## Objective
Copy out word for word the items below, starting at the line that contains "pose: elev=8.9 azim=342.4" and ending at the line that contains "Dot at: (285, 277)".

----- Information shown

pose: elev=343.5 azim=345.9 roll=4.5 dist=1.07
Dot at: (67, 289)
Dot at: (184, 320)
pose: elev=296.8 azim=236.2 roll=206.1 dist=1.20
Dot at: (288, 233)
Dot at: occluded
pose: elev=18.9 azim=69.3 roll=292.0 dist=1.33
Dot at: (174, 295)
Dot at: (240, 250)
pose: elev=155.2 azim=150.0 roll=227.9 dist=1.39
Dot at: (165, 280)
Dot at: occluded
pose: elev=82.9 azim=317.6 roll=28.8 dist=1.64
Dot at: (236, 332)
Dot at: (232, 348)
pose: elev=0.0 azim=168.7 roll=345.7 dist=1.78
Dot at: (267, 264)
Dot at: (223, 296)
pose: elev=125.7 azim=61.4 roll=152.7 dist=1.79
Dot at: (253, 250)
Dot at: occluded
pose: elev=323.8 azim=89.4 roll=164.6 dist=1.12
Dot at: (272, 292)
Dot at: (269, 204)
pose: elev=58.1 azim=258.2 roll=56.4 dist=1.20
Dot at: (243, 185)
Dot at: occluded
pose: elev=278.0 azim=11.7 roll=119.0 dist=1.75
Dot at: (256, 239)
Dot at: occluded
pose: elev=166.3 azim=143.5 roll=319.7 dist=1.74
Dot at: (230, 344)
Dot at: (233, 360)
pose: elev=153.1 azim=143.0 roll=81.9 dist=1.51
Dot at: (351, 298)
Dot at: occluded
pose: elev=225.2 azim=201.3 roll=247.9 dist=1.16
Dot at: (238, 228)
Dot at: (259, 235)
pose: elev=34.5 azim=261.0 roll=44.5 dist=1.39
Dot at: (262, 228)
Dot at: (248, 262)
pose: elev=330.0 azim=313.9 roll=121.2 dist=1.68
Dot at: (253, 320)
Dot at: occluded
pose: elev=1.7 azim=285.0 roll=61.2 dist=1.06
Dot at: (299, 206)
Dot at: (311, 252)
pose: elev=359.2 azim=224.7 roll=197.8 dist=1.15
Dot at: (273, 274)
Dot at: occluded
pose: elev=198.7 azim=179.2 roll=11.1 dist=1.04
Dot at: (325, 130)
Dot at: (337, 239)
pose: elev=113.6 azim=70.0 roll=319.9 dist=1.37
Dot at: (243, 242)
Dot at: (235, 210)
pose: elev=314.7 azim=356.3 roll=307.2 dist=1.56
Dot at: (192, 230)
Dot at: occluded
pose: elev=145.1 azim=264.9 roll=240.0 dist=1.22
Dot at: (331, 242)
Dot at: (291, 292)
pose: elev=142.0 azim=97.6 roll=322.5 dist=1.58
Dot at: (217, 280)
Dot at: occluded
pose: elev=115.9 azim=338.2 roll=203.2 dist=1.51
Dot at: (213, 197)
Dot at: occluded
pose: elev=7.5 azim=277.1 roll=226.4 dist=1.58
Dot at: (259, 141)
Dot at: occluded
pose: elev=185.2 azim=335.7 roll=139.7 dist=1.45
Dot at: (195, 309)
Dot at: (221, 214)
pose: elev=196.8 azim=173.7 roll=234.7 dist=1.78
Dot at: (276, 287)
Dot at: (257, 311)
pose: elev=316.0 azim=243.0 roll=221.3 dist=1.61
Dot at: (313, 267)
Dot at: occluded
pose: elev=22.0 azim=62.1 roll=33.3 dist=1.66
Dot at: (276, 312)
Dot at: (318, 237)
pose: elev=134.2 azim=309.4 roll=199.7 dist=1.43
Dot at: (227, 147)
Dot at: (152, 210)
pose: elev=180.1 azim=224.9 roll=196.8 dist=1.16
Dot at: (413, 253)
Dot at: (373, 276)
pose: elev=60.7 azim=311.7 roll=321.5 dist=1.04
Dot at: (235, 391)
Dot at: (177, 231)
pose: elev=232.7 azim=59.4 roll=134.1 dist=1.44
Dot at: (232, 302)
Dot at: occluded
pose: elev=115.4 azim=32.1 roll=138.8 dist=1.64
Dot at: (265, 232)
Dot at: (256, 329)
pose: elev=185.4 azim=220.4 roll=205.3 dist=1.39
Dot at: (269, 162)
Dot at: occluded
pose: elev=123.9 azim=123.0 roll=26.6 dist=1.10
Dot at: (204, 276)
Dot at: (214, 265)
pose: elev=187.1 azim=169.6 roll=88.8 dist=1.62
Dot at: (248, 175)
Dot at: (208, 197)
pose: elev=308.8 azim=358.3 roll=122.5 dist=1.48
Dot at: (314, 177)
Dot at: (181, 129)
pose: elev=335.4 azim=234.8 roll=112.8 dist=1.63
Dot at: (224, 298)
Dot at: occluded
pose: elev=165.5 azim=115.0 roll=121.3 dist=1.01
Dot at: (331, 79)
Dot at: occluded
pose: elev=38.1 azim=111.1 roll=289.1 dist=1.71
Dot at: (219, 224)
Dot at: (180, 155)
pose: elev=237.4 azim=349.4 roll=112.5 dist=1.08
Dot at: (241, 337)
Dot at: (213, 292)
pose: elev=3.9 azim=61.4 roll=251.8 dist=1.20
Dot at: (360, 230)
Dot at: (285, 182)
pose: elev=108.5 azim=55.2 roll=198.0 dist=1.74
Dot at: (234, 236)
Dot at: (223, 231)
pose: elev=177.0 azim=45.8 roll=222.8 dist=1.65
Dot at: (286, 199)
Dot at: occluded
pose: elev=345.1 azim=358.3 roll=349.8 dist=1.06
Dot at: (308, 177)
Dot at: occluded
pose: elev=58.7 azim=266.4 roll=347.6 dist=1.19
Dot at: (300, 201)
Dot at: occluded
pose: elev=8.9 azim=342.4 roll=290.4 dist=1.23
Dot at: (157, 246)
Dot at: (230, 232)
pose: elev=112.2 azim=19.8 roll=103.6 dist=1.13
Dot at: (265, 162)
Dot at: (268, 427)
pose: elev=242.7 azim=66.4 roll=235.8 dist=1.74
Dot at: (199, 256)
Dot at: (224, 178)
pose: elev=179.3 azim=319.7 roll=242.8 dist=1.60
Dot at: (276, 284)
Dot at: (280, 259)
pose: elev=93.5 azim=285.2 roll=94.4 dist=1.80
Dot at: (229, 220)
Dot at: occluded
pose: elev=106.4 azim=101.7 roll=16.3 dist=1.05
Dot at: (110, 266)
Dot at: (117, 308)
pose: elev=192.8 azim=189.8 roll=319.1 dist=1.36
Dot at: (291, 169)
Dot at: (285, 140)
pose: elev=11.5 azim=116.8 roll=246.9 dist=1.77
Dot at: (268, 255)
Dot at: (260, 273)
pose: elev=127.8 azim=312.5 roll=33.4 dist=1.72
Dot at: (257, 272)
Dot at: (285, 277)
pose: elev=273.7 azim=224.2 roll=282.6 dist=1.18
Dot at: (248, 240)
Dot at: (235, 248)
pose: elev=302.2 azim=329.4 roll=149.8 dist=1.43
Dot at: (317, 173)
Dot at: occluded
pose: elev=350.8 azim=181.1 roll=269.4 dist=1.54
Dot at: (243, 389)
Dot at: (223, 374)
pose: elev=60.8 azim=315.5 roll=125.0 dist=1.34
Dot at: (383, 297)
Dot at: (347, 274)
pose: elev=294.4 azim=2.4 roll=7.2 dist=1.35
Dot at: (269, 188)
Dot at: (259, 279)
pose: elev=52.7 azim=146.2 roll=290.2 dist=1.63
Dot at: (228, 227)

----------

## Solution
pose: elev=8.9 azim=342.4 roll=290.4 dist=1.23
Dot at: (157, 246)
Dot at: (230, 232)
pose: elev=112.2 azim=19.8 roll=103.6 dist=1.13
Dot at: (265, 162)
Dot at: (268, 427)
pose: elev=242.7 azim=66.4 roll=235.8 dist=1.74
Dot at: (199, 256)
Dot at: (224, 178)
pose: elev=179.3 azim=319.7 roll=242.8 dist=1.60
Dot at: (276, 284)
Dot at: (280, 259)
pose: elev=93.5 azim=285.2 roll=94.4 dist=1.80
Dot at: (229, 220)
Dot at: occluded
pose: elev=106.4 azim=101.7 roll=16.3 dist=1.05
Dot at: (110, 266)
Dot at: (117, 308)
pose: elev=192.8 azim=189.8 roll=319.1 dist=1.36
Dot at: (291, 169)
Dot at: (285, 140)
pose: elev=11.5 azim=116.8 roll=246.9 dist=1.77
Dot at: (268, 255)
Dot at: (260, 273)
pose: elev=127.8 azim=312.5 roll=33.4 dist=1.72
Dot at: (257, 272)
Dot at: (285, 277)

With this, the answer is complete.